Low Bradfield continues its tradition as a farming community into the present day. Cross Farm, Nether Farm and Fair House Farm are situated close to the centre of the village. Fair House is a grade II* listed building and is one of the oldest structures in the area dating from the 1630s and was originally called Swinden House. Nether Farm is Grade II listed and dates from the 1820s. There are several other farms in the outlying areas. One of the great attractions to people from outside the village is the large centrally located recreation ground known as the Ibbotson Memorial Field which is a popular site for picnics and family visits and also serves as the village cricket ground, drawing large crowds to games on summer weekends. The field was named after the Ibbotson family who have lived in Low Bradfield for several centuries. The local tennis and bowls clubs also have facilities at the field.

There are several other notable buildings in the village. The former Wesleyan chapel on Mill Lee Road was built in 1817 and now serves as the offices for Bradfield Parish Council. Just across the road is another former Wesleyan chapel which was built in 1899 to replace its counterpart. It closed in 1993 and was sold for residential use. Also on Mill Lee Road are the former water board filter houses which filtered water from the Agden, Dale Dike and Strines reservoirs in Bradfield Dale. The filter houses were built in 1913 and extended in 1953 before being closed in 1995 when a new water treatment works was opened in the Loxley Valley.
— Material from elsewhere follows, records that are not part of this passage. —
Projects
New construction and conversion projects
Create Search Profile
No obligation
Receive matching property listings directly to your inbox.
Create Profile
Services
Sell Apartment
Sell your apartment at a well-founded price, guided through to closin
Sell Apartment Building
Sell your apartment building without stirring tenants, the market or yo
The buildings are currently being converted for residential use with an expected completion date of winter 2024. The Bradfield village hall, situated on the Memorial Field was completely rebuilt recently and re-opened in 2006.

There is just one public house in the village, the Plough. There was a second pub called the Cross Inn which was situated at the foot of Woodfall Lane but this closed in the late 1970s and is now a private house. Just across the road is the village shop which is also the local post office. The former Low Bradfield School is now a private residence which was built in 1867 to replace a school that was washed away in the flood of 1864 in a different part of the village. The school closed in 1985 with its pupils being transferred to nearby Dungworth School.
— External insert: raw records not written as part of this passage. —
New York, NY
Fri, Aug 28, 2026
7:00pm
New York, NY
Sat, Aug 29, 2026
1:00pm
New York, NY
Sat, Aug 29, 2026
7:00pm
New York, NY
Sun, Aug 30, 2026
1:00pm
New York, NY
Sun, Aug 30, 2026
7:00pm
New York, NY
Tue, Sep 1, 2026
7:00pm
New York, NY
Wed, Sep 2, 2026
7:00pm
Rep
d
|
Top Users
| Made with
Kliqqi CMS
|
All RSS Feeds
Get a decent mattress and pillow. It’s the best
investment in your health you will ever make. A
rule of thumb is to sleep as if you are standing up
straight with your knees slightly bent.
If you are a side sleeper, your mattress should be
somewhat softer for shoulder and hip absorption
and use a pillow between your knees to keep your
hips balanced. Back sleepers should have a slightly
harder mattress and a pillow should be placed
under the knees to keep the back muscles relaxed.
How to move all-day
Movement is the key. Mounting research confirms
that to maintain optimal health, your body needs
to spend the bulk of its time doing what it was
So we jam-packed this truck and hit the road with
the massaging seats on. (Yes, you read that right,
The Peak District Boundary Walk runs through the village.

===Bradfield Dale===

The area to the west of the village is a rural area known as Bradfield Dale which contains the three reservoirs of Agden, Dale Dike and Strines which were constructed in the 1860s. The many construction workers who came into the dale prompted the Haychatter Farm to open a public house on its premises known as the Reservoir Inn and then the Haychatter, which remained open until 2003. The dale contains Sugworth Hall which dates from at least the 16th century, although the building has been much changed since then. Eminent families who have lived there include the Hooles and the Boots. Charles Boot built a folly tower overlooking Strines Reservoir in 1927 known as Boot's Folly; it is a prominent landmark for miles around. Another ancient residence in the dale is Hallfield House which dates from the Elizabethan era and was the seat of the Greaveses, a very old Hallamshire family. The dale also includes the Strines Inn public house.